Employers covered by the ADA have a duty to provide reasonable accommodation to an employee with a psychiatric disability unless doing so would cause an undue hardship, meaning a significant difficulty or expense. Through the interactive process, the employer and the employee should identify the precise limitations resulting from the disability and the potential accommodations that could overcome those limitations. Accommodations for psychiatric disorders may not be obvious, and employers must be open to changing workplace policies, procedures or practices to adequately accommodate the employee’s disability. In its guidance on psychiatric disabilities, the Equal Employment Opportunity Commission identified the following, non-exhaustive list of possible accommodations for psychiatric disabilities:

• Time off from work or a modified work schedule. This accommodation includes the provision of additional paid or unpaid leave, changes to the employee’s regularly scheduled hours and permitting the employee to take more frequent breaks or rest periods.

• Physical changes to the workplace. When an employee has disability-related limitations in concentrating, reasonable accommodations may include simple and inexpensive changes to the employee’s working environment, such as constructing partitions or visual barriers between work stations, soundproofing an employee’s workspace and relocating an employee to a less noisy or distracting area.

• Adjusting supervisory methods. Where an employee’s ability to communicate or perform is limited by his or her psychiatric disability, it may be a reasonable accommodation to require the employee’s supervisor to adjust his or her management style. For example, supervisors may be required to provide additional training or a job coach to assist an employee in overcoming disability-related limitations. Additionally, it may be a reasonable accommodation to require a supervisor to communicate with a disabled employee in the most effective manner and medium (whether that means orally, in writing, email, voice messages or some other way) despite the supervisor or employer’s preferred communication method.

Employers who are unsure of how to best accommodate an employee’s psychiatric disability should seek counsel from mental health professionals to identify effective accommodations.

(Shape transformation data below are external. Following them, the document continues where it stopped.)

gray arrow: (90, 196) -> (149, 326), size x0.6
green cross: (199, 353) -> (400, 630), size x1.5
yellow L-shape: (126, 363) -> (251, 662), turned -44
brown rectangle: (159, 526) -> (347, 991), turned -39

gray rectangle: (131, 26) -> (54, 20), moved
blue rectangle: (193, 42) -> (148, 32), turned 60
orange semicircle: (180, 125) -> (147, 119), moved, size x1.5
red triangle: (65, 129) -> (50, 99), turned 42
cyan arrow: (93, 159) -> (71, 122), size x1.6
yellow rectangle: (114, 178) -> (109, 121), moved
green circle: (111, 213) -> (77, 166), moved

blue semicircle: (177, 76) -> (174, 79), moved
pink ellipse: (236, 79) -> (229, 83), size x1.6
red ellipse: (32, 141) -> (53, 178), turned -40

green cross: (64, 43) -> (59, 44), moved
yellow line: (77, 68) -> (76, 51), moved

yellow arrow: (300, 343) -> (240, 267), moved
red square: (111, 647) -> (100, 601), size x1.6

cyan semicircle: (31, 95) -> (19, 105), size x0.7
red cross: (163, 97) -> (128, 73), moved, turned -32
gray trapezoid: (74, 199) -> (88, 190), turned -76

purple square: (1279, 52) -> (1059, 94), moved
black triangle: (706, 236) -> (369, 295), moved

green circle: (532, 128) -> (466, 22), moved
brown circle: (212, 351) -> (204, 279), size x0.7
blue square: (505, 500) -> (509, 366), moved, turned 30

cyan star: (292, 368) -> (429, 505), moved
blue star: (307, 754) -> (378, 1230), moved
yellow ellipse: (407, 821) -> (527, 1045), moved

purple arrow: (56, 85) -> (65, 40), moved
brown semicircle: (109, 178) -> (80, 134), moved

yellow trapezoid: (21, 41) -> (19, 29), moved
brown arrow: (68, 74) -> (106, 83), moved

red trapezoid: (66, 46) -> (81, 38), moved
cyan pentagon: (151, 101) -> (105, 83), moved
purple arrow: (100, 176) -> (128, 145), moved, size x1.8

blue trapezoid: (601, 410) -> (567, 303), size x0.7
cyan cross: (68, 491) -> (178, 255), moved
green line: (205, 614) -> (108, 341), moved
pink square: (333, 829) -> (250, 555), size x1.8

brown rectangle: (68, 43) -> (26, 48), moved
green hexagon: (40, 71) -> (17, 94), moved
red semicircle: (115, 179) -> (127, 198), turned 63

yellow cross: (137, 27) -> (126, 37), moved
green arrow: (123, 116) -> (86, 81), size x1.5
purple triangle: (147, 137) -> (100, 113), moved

Keep Employees’ Medical Information Confidential

While behavioral cues may give rise to the inference that an employee is suffering from a psychiatric disorder and may prompt inquiries from co-workers, employers must adhere to the ADA’s confidentiality provisions. Under the ADA, employers are required to keep an employee’s medical information confidential and must maintain any medical documentation received in a file separate and apart from the employee’s personnel file. When an employee privy to confidential medical information is asked by a co-worker about a disabled employee’s mental health or a co-worker’s need for an accommodation, no medical information may be disclosed. Employers should train members of their managerial staff and human resources department on the importance of keeping medical information confidential, and the training should specifically address how to respond to inquiries into a co-worker’s disability.

Despite the protections of the ADA, the National Alliance on Mental Illness reported that 60 to 80 percent of people living with mental illness are unemployed. With the prevalence of psychiatric disabilities and likelihood of discriminatory treatment, employers must be both aware and sensitive to the impact that mental illness may have on their workforce. Additionally, employers must be cognitive of inherent stereotypes to avoid categorizing all employees with psychiatric disorders as a direct threat to the health and safety of the workplace. By taking an individualized approach that encourages open communication to determine the extent of an employee’s psychiatric disability and disability-related limitations, employers can avoid violating the ADA and minimize liability for psychiatric disability discrimination claims.